Title: Efficient Strong Scaling Through Burst Parallel Training
Speaker: Seo Jin Park (MIT)
Time: 11:00 am, November 19 (Friday), 2021
Location: ISEC 142
Online link: provided upon request or see the seminar email.

Abstract:

As emerging deep neural network (DNN) models continue to grow in size, using large GPU clusters to train DNNs is becoming an essential requirement to achieving acceptable training times. In this paper, we consider the case where future increases in cluster size will cause the global batch size that can be used to train models to reach a fundamental limit: beyond a certain point, larger global batch sizes cause sample efficiency to degrade, increasing overall time to accuracy. As a result, to achieve further improvements in training performance, we must instead consider ``strong scaling’’ strategies that hold the global batch size constant and allocate smaller batches to each GPU. Unfortunately, this makes it significantly more difficult to use cluster resources efficiently.
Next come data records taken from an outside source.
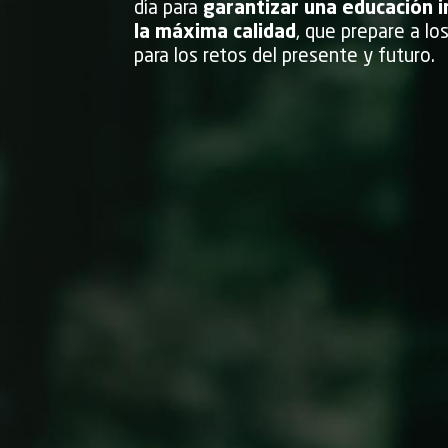
día para
garantizar una educación i
la máxima calidad
, que prepare a lo
para los retos del presente y futuro.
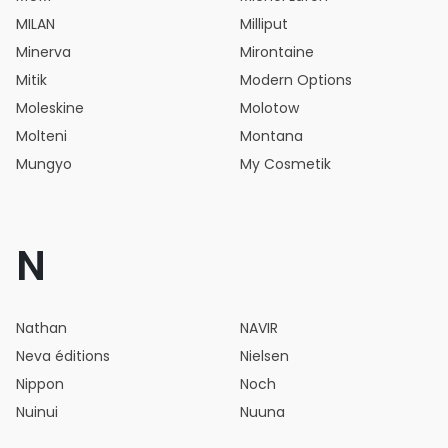
MILAN
Milliput
Minerva
Mirontaine
Mitik
Modern Options
Moleskine
Molotow
Molteni
Montana
Mungyo
My Cosmetik
N
Nathan
NAVIR
Neva éditions
Nielsen
Nippon
Noch
Nuinui
Nuuna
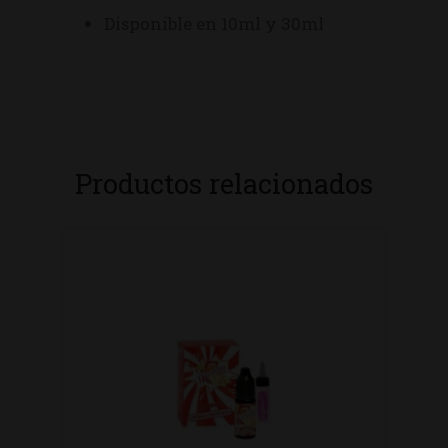
Disponible en 10ml y 30ml
Productos relacionados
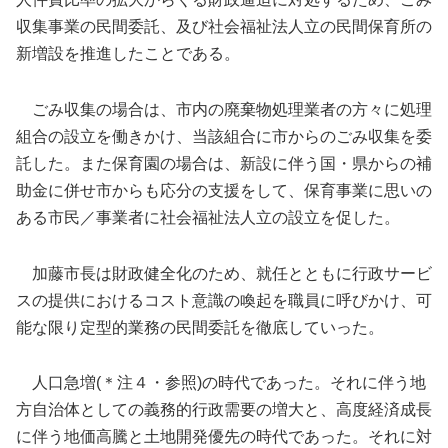
収集事業の民間委託、及び社会福祉法人立の民間保育所の
新増設を推進したことである。
ごみ収集の場合は、市内の廃棄物処理業者の方々に処理
組合の設立を働きかけ、当該組合に市からのごみ収集を委
託した。また保育園の場合は、新設に伴う国・県からの補
助金に併せ市からも応分の支援をして、保育事業に思いの
ある市民／事業者に社会福祉法人立の設立を促した。
加藤市長は財政健全化のため、就任とともに行政サービ
スの提供におけるコスト意識の喚起を職員に呼びかけ、可
能な限り定型的業務の民間委託を徹底していった。
人口急増(＊注４・参照)の時代であった。それに伴う地
方自治体としての義務的行政需要の増大と、高度経済成長
に伴う地価高騰と土地開発優先の時代であった。それに対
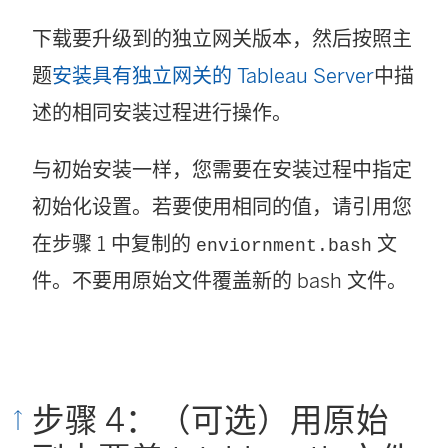
下载要升级到的独立网关版本，然后按照主
题
安装具有独立网关的 Tableau Server
中描
述的相同安装过程进行操作。
与初始安装一样，您需要在安装过程中指定
初始化设置。若要使用相同的值，请引用您
在步骤 1 中复制的
文
enviornment.bash
件。不要用原始文件覆盖新的 bash 文件。
步骤 4：（可选）用原始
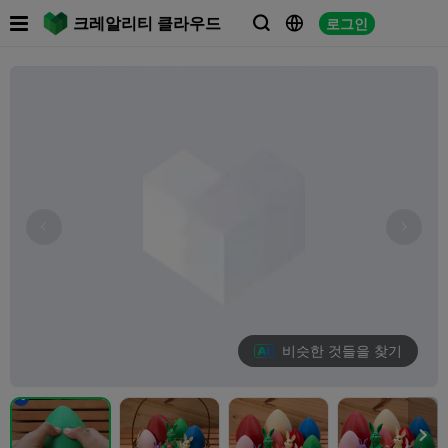

크레알리티 클라우드
로그인



비슷한 것들을 찾기

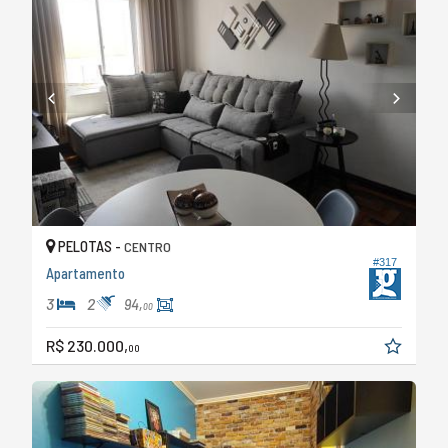
PELOTAS -
CENTRO
#317
Apartamento
3
2
94,
00
R$ 230.000,
00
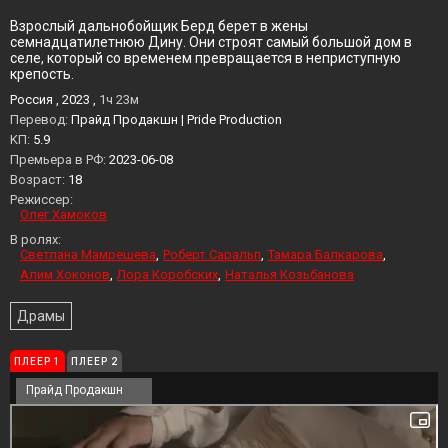
Взрослый дальнобойщик Берд берет в жены
семнадцатилетнюю Дину. Они строят самый большой дом в
селе, который со временем превращается в неприступную
крепость.
Россия , 2023 ,
1ч 23м
Перевод:
Прайд Продакшн | Pride Production
KП:
5.9
Премьера в РФ:
2023-06-08
Возраст:
18
Режиссер:
Олег Хамоков
В ролях:
Светлана Мамрешева
Роберт Саральп
Тамара Балкарова
Алим Хоконов
Лора Коробских
Наталья Козьбанова
Драмы
ПЛЕЕР 1
ПЛЕЕР 2
Прайд Продакшн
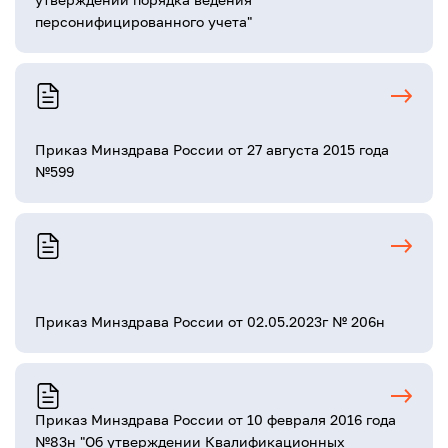
персонифицированного учета"
Приказ Минздрава России от 27 августа 2015 года
№599
Приказ Минздрава России от 02.05.2023г № 206н
Приказ Минздрава России от 10 февраля 2016 года
№83н "Об утверждении Квалификационных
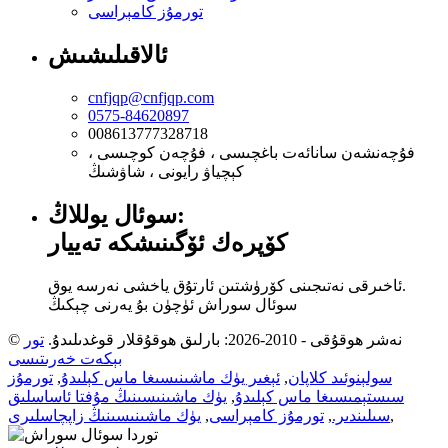
تورمۇز كامېراسى
ئالاقىلىشىش
cnfjqp@cnfjqp.com
0575-84620897
008613777328718
فۇچەنشەن سانائەت باغچىسى ، فۇچەن كوچىسى ،
كېچياۋ رايونى ، شاۋشىڭ
سوئال يوللاڭ:
كۆپرەك ئۆگىنىشكە تەييار
ئاخىرقى نەتىجىنى كۆرۈشتىن ئارتۇق ياخشى نەرسە يوق.
سوئال سوراش ئۈچۈن بۇ يەرنى چېكىڭ
© نەشر ھوقۇقى - 2010-2026: بارلىق ھوقۇقلار قوغدىلىدۇ.
تور
بېكەت خەرىتىسى
سولېنوئىد كلاپان
,
ئېغىر يۈك ماشىنىسىغا ماس كېلىدۇ
,
تورمۇز
سىستېمىسىغا ماس كېلىدۇ
,
يۈك ماشىنىسىنىڭ مۇفتا ئاساسلىق
,
سىلىندىر.
,
تورمۇز كامېراسى
,
يۈك ماشىنىسىنىڭ زاپچاسلىرى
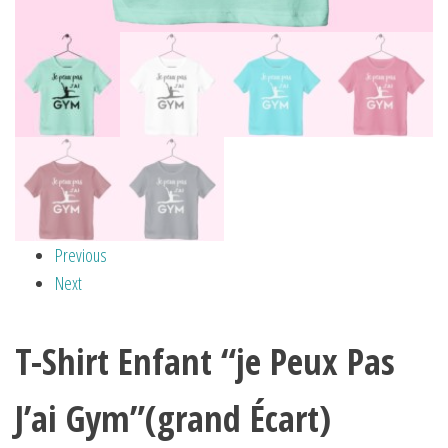
Previous
Next
T-Shirt Enfant “je Peux Pas
J’ai Gym”(grand Écart)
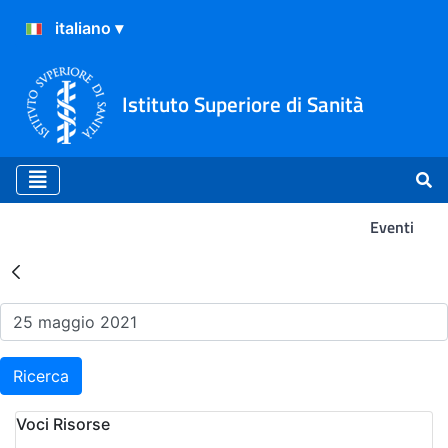
Istituto Superiore di Sanità
Eventi
Risultati della Ricerca - Ev
Ricerca
Voci Risorse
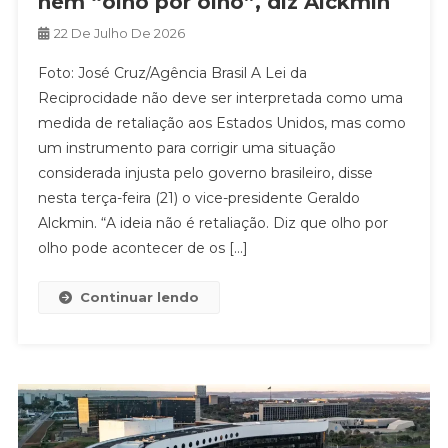
nem “olho por olho”, diz Alckmin
22 De Julho De 2026
Foto: José Cruz/Agência Brasil A Lei da
Reciprocidade não deve ser interpretada como uma
medida de retaliação aos Estados Unidos, mas como
um instrumento para corrigir uma situação
considerada injusta pelo governo brasileiro, disse
nesta terça-feira (21) o vice-presidente Geraldo
Alckmin. “A ideia não é retaliação. Diz que olho por
olho pode acontecer de os […]
Continuar lendo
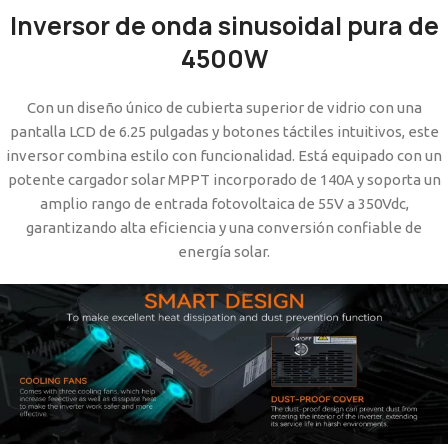
Inversor de onda sinusoidal pura de
4500W
Con un diseño único de cubierta superior de vidrio con una
pantalla LCD de 6.25 pulgadas y botones táctiles intuitivos, este
inversor combina estilo con funcionalidad. Está equipado con un
potente cargador solar MPPT incorporado de 140A y soporta un
amplio rango de entrada fotovoltaica de 55V a 350Vdc,
garantizando alta eficiencia y una conversión confiable de
energía solar.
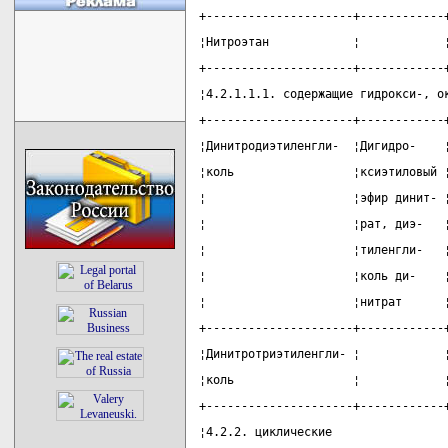
+---------------------+------------
¦Нитроэтан            ¦            
+---------------------+------------
¦4.2.1.1.1. содержащие гидрокси-, о
+---------------------+------------
¦Динитродиэтиленгли-  ¦Дигидро-    
¦коль                 ¦ксиэтиловый 
¦                     ¦эфир динит- 
¦                     ¦рат, диэ-   
¦                     ¦тиленгли-   
¦                     ¦коль ди-    
¦                     ¦нитрат      
+---------------------+------------
¦Динитротриэтиленгли- ¦            
¦коль                 ¦            
+---------------------+------------
¦4.2.2. циклические                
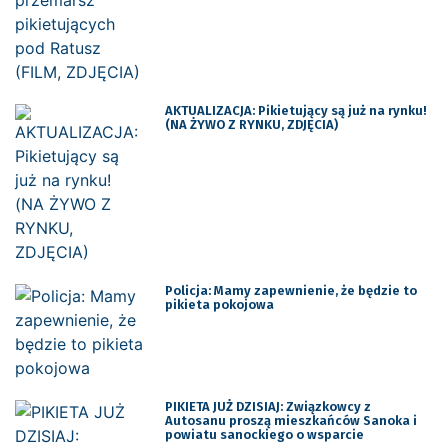
AKTUALIZACJA: Pikietujący są już na rynku!
(NA ŻYWO Z RYNKU, ZDJĘCIA)
Policja: Mamy zapewnienie, że będzie to
pikieta pokojowa
PIKIETA JUŻ DZISIAJ: Związkowcy z
Autosanu proszą mieszkańców Sanoka i
powiatu sanockiego o wsparcie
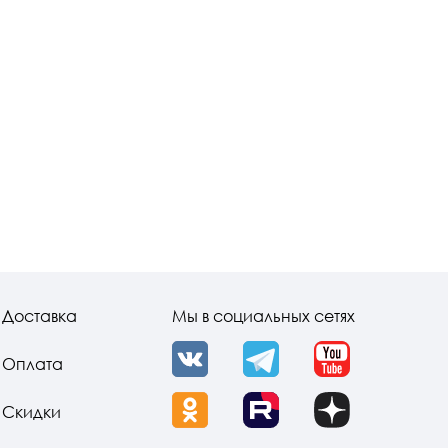
Доставка
Мы в социальных сетях
Оплата
VK
Telegram
YouTube
Скидки
OK
Rutube
Dzen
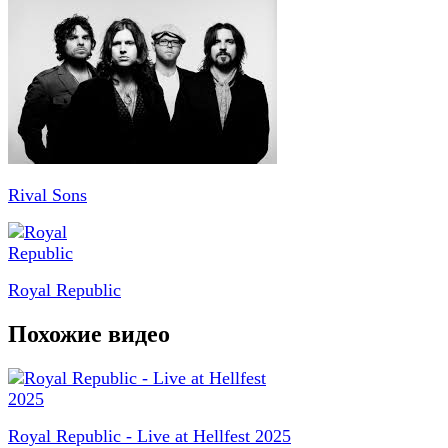
Rival Sons
Royal Republic
Похожие видео
Royal Republic - Live at Hellfest 2025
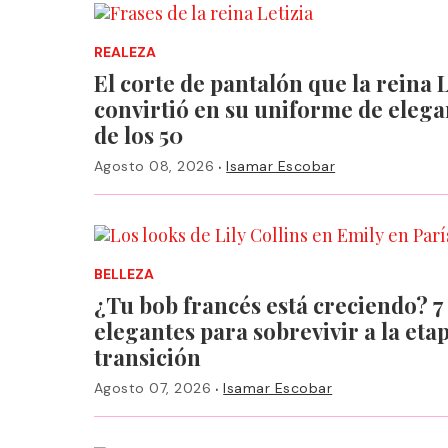
REALEZA
El corte de pantalón que la reina L
convirtió en su uniforme de eleg
de los 50
·
Agosto 08, 2026
Isamar Escobar
BELLEZA
¿Tu bob francés está creciendo? 7
elegantes para sobrevivir a la eta
transición
·
Agosto 07, 2026
Isamar Escobar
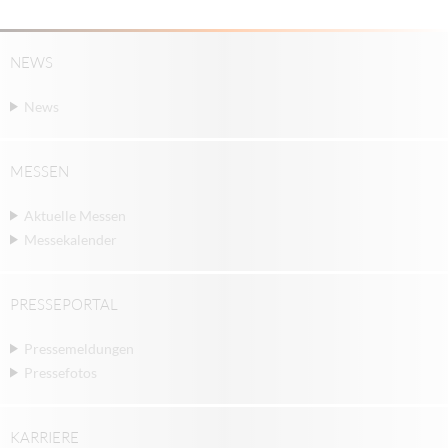
NEWS
News
MESSEN
Aktuelle Messen
Messekalender
PRESSEPORTAL
Pressemeldungen
Pressefotos
KARRIERE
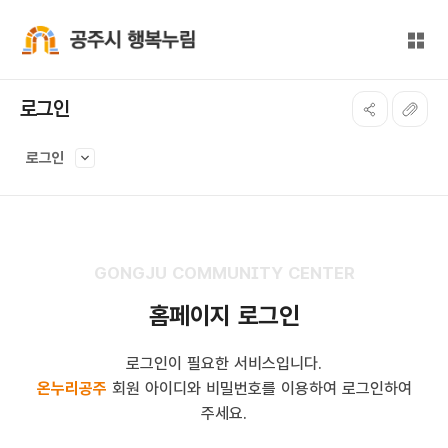
본문 바로가기
대메뉴 바로가기
전체
공주시 행복누림
로그인
로그인
GONGJU COMMUNITY CENTER
홈페이지 로그인
로그인이 필요한 서비스입니다.
온누리공주
회원 아이디와 비밀번호를 이용하여 로그인하여
주세요.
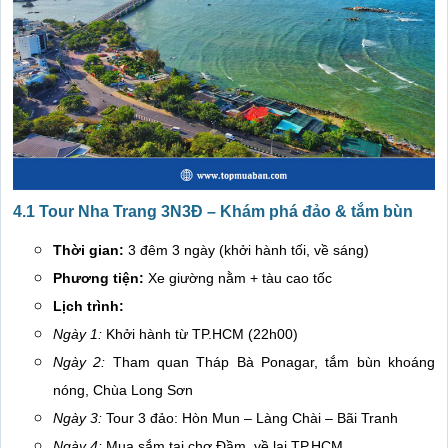
4.1 Tour Nha Trang 3N3Đ – Khám phá đảo & tắm bùn
Thời gian:
3 đêm 3 ngày (khởi hành tối, về sáng)
Phương tiện:
Xe giường nằm + tàu cao tốc
Lịch trình:
Ngày 1:
Khởi hành từ TP.HCM (22h00)
Ngày 2:
Tham quan Tháp Bà Ponagar, tắm bùn khoáng
nóng, Chùa Long Sơn
Ngày 3:
Tour 3 đảo: Hòn Mun – Làng Chài – Bãi Tranh
Ngày 4:
Mua sắm tại chợ Đầm, về lại TP.HCM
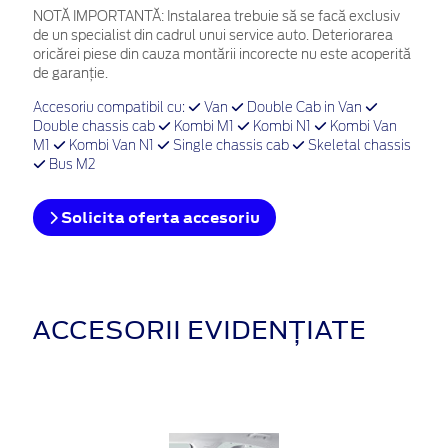
NOTĂ IMPORTANTĂ:
Instalarea trebuie să se facă exclusiv
de un specialist din cadrul unui service auto. Deteriorarea
oricărei piese din cauza montării incorecte nu este acoperită
de garanţie.
Accesoriu compatibil cu:
Van
Double Cab in Van
Double chassis cab
Kombi M1
Kombi N1
Kombi Van
M1
Kombi Van N1
Single chassis cab
Skeletal chassis
Bus M2
Solicita oferta accesoriu
ACCESORII EVIDENȚIATE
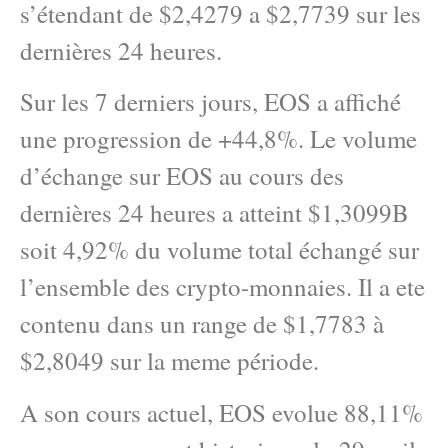
s’étendant de $2,4279 a $2,7739 sur les
dernières 24 heures.
Sur les 7 derniers jours, EOS a affiché
une progression de +44,8%. Le volume
d’échange sur EOS au cours des
dernières 24 heures a atteint $1,3099B
soit 4,92% du volume total échangé sur
l’ensemble des crypto-monnaies. Il a ete
contenu dans un range de $1,7783 à
$2,8049 sur la meme période.
A son cours actuel, EOS evolue 88,11%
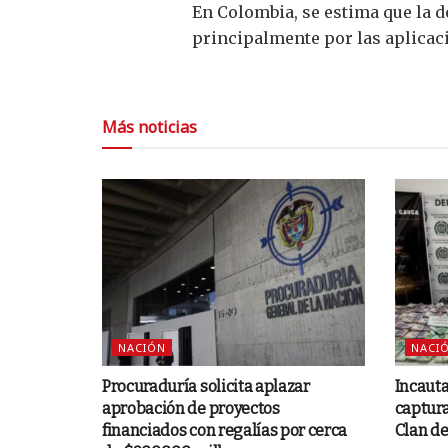
En Colombia, se estima que la 
principalmente por las aplicaci
Más noticias
NACIÓN
NACI
Procuraduría solicita aplazar
Incauta
aprobación de proyectos
captura
financiados con regalías por cerca
Clan de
I present DeepPool, a system that addresses this efficiency challenge through two key ideas. First, Burst parallelism allocates large numbers of GPUs to foreground jobs in bursts to exploit the unevenness in parallelism across layers. Second, GPU multiplexing prioritizes throughput for foreground training jobs, while packing in background training jobs to reclaim underutilized GPU resources, thereby improving cluster-wide utilization. Together, these two ideas enable DeepPool to deliver a 2.2 - 2.4x improvement in total cluster throughput over standard data parallelism with a single task when the cluster scale is large.

Bio:

Seo Jin Park is a postdoc associate at MIT CSAIL, advised by Mohammad Alizadeh. He received PhD in Computer Science in 2019 from Stanford University with John Ousterhout. His research focuses on making cluster-scale parallel systems efficient so that big data applications (e.g., DNN training, analytics) can run 100–1000x faster on the public cloud. Other areas of research are improving blockchain throughput under network bandwidth variability, removing overheads of consistent replication, and building tools for debugging tail latencies. Before coming to Stanford for PhD, he previously received M.Eng. in EECS and B.S. in Computer Science and Mathematics from MIT in 2013.